Many artistic influences transited along the Silk Road, especially through the Central Asia, where Hellenistic, Iranian, Indian and Chinese influence were able to interact. In particular Greco-Buddhist art represent one of the most vivid examples of this interaction. As shown on the 1st century CE Silk Road map, there is no single road but a whole network of long-distance routes: mainly two land routes and one sea route.

Scythian art[edit]

Following contacts of metropolitan China with nomadic western and northwestern border territories in the 8th century BCE, gold was introduced from Central Asia, and Chinese jade carvers began to make imitation designs of the steppes, adopting the Scythian-style animal art of the steppes (descriptions of animals locked in combat). This style is particularly reflected in the rectangular belt plaques made of gold and bronze with alternate versions in jade and steatite.[1]

Even though that happened, the correspondence between the "Scythians" as an ethnic group and their material culture is still subject to discussion and research. The subject is part of the broader "nomadic" and "sedentary" debate.

Hellenistic art[edit]

Western-influenced Zhou vase with glass inlays, 4th-3rd century BCE, British Museum.
Zhou/Han bronze mirror with glass inlays, perhaps incorporated Greco-Roman artistic patterns (rosette flowers, geometric lines, and glass inlays). Victoria and Albert Museum.

→ Set problem a
Copy the records verbatim, covering the stretch from their first line through the line containing "genus: Urticina".
The text and the records have no connection to each other.

→ Dataset content
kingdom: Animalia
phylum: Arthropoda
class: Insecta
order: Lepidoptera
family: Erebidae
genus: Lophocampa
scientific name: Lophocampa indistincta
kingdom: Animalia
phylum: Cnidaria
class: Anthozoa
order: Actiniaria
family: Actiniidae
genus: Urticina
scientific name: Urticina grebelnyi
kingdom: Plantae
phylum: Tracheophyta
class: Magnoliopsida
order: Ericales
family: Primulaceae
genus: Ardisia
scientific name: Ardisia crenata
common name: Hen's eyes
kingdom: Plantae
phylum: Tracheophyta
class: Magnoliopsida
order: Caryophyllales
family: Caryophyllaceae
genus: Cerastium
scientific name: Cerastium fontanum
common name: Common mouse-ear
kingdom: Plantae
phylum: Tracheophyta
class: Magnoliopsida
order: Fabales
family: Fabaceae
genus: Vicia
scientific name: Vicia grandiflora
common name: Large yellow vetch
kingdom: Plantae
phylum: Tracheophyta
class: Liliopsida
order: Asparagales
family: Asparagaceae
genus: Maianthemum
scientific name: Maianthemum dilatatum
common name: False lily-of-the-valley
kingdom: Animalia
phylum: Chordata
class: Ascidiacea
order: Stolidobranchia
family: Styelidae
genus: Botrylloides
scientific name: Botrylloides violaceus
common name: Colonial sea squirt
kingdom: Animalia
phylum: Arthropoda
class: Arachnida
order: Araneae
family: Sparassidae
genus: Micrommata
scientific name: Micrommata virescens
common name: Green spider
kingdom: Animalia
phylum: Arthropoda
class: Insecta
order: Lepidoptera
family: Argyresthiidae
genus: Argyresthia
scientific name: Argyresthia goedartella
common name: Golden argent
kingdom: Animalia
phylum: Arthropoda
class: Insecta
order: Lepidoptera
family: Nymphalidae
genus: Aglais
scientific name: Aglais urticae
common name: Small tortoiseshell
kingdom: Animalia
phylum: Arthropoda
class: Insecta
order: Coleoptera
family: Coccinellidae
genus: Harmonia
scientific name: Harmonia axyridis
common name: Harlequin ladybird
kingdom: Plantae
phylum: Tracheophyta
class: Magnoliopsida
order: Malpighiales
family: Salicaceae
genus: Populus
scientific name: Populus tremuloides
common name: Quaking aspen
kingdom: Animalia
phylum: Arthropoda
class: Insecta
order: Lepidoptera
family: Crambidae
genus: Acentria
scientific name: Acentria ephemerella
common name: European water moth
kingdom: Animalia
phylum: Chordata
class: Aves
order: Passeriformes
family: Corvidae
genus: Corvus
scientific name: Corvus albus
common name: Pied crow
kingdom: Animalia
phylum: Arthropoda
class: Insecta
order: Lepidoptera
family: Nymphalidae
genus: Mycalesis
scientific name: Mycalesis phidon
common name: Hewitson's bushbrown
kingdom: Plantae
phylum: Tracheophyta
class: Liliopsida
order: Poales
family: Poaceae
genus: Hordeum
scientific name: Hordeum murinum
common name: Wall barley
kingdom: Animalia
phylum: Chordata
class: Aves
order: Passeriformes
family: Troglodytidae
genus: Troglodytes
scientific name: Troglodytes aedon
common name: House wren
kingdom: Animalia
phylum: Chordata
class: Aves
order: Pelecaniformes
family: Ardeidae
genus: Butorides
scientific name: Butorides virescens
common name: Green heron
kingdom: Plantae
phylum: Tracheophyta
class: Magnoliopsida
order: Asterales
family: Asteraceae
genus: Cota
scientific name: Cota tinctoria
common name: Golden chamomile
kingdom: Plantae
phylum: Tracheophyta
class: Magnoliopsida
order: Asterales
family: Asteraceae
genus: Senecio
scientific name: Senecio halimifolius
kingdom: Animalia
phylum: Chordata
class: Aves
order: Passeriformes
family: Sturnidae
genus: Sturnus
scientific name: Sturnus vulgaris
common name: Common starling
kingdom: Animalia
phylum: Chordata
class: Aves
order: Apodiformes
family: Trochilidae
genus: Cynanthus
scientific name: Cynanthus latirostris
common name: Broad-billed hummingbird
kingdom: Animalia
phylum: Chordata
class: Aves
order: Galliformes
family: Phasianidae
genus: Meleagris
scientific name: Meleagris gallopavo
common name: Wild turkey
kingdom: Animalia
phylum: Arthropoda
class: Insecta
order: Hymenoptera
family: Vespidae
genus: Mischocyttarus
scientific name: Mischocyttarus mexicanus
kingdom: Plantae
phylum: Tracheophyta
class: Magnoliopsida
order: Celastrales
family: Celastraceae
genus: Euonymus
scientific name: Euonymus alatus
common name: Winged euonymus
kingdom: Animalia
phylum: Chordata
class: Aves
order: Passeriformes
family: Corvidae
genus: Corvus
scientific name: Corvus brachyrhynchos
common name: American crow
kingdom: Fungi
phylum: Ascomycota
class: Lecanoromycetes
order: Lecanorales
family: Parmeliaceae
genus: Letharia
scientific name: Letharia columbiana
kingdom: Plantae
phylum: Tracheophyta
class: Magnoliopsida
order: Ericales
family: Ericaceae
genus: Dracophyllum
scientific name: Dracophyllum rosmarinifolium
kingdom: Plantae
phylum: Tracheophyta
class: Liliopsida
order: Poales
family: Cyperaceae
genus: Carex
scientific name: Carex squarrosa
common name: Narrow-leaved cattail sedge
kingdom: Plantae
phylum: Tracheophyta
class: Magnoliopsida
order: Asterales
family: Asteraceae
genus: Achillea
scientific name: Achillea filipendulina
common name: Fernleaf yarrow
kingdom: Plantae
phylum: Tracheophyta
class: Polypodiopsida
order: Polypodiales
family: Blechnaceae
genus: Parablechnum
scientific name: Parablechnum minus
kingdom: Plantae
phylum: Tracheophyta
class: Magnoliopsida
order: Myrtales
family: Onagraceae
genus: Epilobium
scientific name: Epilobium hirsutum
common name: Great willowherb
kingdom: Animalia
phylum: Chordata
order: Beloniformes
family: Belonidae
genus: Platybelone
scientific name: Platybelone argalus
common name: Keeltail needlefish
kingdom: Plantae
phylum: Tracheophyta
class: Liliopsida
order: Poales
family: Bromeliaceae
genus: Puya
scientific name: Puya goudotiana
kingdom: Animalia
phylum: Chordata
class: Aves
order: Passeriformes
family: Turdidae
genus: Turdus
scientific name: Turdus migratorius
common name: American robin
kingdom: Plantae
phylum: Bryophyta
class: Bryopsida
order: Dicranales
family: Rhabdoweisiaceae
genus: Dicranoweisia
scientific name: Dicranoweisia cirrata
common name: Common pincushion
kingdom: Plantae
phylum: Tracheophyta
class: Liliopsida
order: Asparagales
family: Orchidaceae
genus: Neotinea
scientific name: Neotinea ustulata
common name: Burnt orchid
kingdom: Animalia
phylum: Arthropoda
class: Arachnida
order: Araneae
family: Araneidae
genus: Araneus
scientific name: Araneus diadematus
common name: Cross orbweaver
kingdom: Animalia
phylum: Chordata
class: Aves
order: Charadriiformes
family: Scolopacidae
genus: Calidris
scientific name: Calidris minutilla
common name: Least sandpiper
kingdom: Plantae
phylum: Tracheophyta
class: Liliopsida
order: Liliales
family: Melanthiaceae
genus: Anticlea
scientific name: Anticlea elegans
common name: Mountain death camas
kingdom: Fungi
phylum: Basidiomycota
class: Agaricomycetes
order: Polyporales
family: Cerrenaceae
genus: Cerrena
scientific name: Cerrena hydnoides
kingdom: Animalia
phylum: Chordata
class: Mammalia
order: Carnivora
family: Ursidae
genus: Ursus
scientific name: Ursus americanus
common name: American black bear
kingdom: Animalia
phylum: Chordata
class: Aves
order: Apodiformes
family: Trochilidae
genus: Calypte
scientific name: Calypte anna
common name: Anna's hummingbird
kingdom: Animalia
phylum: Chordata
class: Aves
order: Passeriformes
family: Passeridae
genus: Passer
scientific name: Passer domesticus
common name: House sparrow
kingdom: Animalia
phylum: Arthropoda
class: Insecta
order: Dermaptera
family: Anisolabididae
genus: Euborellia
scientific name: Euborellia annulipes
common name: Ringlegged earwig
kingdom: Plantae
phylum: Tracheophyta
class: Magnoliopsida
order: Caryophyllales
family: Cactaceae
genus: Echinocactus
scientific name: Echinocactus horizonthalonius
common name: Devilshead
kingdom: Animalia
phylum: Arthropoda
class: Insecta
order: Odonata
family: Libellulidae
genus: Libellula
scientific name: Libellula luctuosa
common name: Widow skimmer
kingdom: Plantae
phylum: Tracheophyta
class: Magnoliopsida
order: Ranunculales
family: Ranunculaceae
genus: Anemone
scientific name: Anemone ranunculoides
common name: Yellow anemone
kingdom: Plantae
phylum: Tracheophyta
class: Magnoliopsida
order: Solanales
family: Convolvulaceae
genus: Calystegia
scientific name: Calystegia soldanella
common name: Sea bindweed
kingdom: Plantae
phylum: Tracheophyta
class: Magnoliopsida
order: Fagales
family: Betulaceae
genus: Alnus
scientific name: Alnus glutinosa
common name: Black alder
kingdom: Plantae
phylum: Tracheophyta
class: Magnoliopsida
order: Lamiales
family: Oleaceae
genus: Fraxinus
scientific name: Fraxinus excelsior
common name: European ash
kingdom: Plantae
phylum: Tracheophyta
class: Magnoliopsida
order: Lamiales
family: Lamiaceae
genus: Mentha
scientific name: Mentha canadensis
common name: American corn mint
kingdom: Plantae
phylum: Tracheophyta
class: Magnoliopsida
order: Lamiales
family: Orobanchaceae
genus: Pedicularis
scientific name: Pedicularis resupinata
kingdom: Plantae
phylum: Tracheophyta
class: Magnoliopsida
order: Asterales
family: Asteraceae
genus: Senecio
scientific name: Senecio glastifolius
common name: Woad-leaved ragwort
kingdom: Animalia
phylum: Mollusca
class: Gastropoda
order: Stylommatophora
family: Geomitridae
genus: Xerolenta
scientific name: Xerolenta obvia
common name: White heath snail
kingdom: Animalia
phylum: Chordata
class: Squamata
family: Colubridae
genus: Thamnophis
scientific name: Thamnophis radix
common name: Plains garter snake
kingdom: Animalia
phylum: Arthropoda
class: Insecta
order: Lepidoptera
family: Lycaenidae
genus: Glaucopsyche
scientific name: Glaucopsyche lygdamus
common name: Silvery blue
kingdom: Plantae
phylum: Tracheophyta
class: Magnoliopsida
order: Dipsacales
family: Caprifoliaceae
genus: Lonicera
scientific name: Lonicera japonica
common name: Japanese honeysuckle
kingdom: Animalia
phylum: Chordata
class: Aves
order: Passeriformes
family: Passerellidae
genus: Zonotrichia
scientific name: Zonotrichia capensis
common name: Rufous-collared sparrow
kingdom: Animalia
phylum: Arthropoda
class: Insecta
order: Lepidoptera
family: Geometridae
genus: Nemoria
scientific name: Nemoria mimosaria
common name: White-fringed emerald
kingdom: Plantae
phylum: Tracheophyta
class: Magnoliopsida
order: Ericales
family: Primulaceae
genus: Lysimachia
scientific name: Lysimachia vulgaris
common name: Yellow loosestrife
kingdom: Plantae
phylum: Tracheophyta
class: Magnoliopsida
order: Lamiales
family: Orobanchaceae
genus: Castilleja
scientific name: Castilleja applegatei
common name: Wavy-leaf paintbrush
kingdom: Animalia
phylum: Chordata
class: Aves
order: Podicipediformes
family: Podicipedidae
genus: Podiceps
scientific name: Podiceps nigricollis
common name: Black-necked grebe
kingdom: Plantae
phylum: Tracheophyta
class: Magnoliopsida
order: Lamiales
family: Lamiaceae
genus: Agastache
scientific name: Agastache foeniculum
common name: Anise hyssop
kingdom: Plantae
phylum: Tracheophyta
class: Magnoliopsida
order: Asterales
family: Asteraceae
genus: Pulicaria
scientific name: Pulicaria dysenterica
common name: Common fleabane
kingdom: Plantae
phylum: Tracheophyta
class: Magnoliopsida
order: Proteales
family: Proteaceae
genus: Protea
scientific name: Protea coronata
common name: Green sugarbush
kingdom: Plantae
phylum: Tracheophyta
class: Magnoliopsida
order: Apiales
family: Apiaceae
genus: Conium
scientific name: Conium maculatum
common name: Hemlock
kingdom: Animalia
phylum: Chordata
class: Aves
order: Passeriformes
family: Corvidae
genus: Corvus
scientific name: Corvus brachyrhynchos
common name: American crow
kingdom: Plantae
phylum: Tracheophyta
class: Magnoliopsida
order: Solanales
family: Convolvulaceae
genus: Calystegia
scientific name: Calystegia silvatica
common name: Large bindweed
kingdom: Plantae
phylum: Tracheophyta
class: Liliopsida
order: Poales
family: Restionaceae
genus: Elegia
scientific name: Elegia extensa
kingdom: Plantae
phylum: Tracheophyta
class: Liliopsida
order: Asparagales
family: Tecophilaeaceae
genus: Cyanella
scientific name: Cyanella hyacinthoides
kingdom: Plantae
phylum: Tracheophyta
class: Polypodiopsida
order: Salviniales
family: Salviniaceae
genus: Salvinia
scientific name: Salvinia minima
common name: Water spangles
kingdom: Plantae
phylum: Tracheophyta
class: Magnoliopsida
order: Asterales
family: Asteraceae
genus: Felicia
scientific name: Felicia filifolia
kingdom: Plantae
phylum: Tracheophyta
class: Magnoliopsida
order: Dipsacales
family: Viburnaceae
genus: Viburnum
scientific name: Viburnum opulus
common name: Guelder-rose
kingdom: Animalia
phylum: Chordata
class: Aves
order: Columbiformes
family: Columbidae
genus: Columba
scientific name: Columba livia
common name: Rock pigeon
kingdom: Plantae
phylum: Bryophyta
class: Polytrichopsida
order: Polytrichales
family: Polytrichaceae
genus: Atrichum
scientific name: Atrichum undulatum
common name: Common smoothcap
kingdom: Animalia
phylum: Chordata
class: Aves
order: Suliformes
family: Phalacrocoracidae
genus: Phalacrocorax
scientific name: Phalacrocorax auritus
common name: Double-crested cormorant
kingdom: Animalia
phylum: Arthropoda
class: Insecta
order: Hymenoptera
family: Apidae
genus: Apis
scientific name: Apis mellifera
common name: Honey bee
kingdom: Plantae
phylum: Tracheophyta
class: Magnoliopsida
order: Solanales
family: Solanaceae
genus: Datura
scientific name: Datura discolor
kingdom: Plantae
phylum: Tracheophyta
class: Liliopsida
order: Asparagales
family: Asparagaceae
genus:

→ Set problem b
In the text on Silk Road art, condense the paragraph beginning "Following contacts of metropolitan China" into a bulleted list that keeps its main facts.

→ Task response a
kingdom: Animalia
phylum: Arthropoda
class: Insecta
order: Lepidoptera
family: Erebidae
genus: Lophocampa
scientific name: Lophocampa indistincta
kingdom: Animalia
phylum: Cnidaria
class: Anthozoa
order: Actiniaria
family: Actiniidae
genus: Urticina

→ Task response b
- In the 8th century BCE, metropolitan China came into contact with nomadic western and northwestern border territories.
- Gold was introduced from Central Asia.
- Chinese jade carvers began imitating steppe designs and adopted the Scythian-style animal art of the steppes, which depicts animals locked in combat.
- The style appears especially in rectangular belt plaques of gold and bronze, with alternate versions in jade and steatite.